Friday, October 28, 2011

125th anniversary of Statue of Liberty unveiling; Chinese voice of protest echoes to 21st century

Photo by Ian Foss. Licensed via Creative Commons.

One hundred and twenty-five years ago today, on October 28, 1886, the Statue of Liberty was unveiled to the public.

Emma Lazarus' sonnet "The New Colossus," a short poem about the Statue of Liberty that is now installed on its pedestal, was written in 1883 as a donation to one of the many private fundraisers for the construction of the Statue of Liberty.

Among those solicited for donations were Chinese-Americans.  It is quite a contradiction of history that the Statue of Liberty was brought to New York Harbor right after Congress passed a significant anti-immigrant law, the Chinese Exclusion Act of 1882, which pretty much closed the door on legal Chinese immigration, even after they contributed so much to the construction of the American West.

So you can imagine some Chinese-Americans' response at the time to the private fundraising efforts for the Statue of Liberty. The sentiment of the disenfranchised and now formally unwelcome Chinese was captured for history in a letter to the editor of the New York Sun, from a man named Saum Song Bo:
Liberty, we Chinese do love and adore thee; but let not those who deny thee to us, make of thee a graven image and invite us to bow down to it.
The poetic anthem of an American welcome in "Colossus", and the heartfelt letter of American resident Saum Song Bo who has been denied that welcome - echo forward to the modern day.

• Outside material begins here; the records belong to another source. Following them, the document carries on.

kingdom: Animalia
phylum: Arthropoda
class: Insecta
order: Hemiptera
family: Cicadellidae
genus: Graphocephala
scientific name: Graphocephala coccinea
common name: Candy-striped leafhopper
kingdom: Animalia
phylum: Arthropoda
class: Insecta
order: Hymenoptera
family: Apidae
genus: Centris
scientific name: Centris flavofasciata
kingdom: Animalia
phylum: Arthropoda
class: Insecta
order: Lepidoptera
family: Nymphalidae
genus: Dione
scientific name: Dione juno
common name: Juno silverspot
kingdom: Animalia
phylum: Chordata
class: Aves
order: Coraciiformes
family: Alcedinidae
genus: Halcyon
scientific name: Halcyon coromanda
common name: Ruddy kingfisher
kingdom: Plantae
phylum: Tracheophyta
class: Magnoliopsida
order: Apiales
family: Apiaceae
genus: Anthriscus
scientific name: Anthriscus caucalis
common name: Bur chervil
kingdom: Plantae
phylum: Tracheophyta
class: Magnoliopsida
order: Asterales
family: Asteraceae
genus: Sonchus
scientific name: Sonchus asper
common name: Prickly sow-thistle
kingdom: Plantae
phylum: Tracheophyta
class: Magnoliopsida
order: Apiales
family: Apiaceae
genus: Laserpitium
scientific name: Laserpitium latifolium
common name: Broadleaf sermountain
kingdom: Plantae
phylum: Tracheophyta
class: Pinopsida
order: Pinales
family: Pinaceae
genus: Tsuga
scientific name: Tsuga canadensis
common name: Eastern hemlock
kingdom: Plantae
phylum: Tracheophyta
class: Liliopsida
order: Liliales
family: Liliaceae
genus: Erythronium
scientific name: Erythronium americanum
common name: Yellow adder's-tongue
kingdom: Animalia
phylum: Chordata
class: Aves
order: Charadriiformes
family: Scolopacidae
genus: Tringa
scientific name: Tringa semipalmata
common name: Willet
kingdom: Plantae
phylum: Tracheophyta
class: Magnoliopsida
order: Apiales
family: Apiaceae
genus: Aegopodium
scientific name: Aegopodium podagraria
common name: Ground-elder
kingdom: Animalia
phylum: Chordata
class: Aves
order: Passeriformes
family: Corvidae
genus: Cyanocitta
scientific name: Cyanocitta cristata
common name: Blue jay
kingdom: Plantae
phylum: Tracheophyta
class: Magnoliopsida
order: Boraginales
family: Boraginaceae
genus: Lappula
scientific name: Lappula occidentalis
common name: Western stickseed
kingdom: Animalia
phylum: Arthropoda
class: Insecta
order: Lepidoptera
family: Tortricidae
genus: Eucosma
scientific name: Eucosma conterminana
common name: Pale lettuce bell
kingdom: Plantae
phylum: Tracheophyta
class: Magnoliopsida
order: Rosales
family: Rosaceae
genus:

In the 21st century, we have American residents living among us for years who are still denied integration and immigration status.

These two texts from over 125 years ago are as important today as they were then - they call us to be the America that really does live out its physical and spoken reverence for Liberty.  And for justice.  For all.

Both "The New Colossus" and Saum Song Bo's letter are reproduced in their entirety, below.

Saum Song Bo's letter, 1885:
SIR: A paper was presented to me yesterday for inspection, and I found it to be specially drawn up for subscription among my countrymen toward the Pedestal Fund of the Bartholdi Statue of Liberty. Seeing that the heading is an appeal to American citizens, to their love of country and liberty, I feel that my countrymen and myself are honored in being thus appealed to as citizens in the cause of liberty. But the word liberty makes me think of the fact that this country is the land of liberty for men of all nations except the Chinese. I consider it as an insult to us Chinese to call on us to contribute toward building in this land a pedestal for a statue of Liberty. That statue represents Liberty holding a torch which lights the passage of those of all nations who come Into this country. But are the Chinese allowed to come? As for the Chinese who are here, are they allowed to enjoy liberty as men of all other nationalities enjoy it? Are they allowed to go about everywhere free from the insults, abuse, assaults, wrongs and injuries from which men of other nationalities are free?

If there be a Chinaman who came to this country when a lad, who has passed through an American institution of learning of the highest grade, who has so fallen in love with American manners and ideas that he desires to make his home in this land, and who, seeing that his countrymen demand one of their own number to be their legal adviser, representative, advocate and protector, desires to study law, can he be a lawyer? By the law of this nation, he, being a Chinaman, cannot become a citizen, and consequently cannot be a lawyer.

And this statue of Liberty is a gift to a people from another people who do not love or value liberty for the Chinese. Are not the Annamese and Tonquinese Chinese, to whom liberty is as dear as to the French? What right have the French to deprive them of their liberty?

Whether this statute against the Chinese or the statue to Liberty will be the more lasting monument to tell future ages of the liberty and greatness of this country, will be known only to future generations.

Liberty, we Chinese do love and adore thee; but let not those who deny thee to us, make of thee a graven image and invite us to bow down to it.
"The New Colossus," Emma Lazarus, 1883:
Not like the brazen giant of Greek fame,
With conquering limbs astride from land to land;
Here at our sea-washed, sunset gates shall stand
A mighty woman with a torch, whose flame
Is the imprisoned lightning, and her name
Mother of Exiles. From her beacon-hand
Glows world-wide welcome; her mild eyes command
The air-bridged harbor that twin cities frame.
"Keep ancient lands, your storied pomp!" cries she
With silent lips. "Give me your tired, your poor,
Your huddled masses yearning to breathe free,
The wretched refuse of your teeming shore.
Send these, the homeless, tempest-tost to me,
I lift my lamp beside the golden door!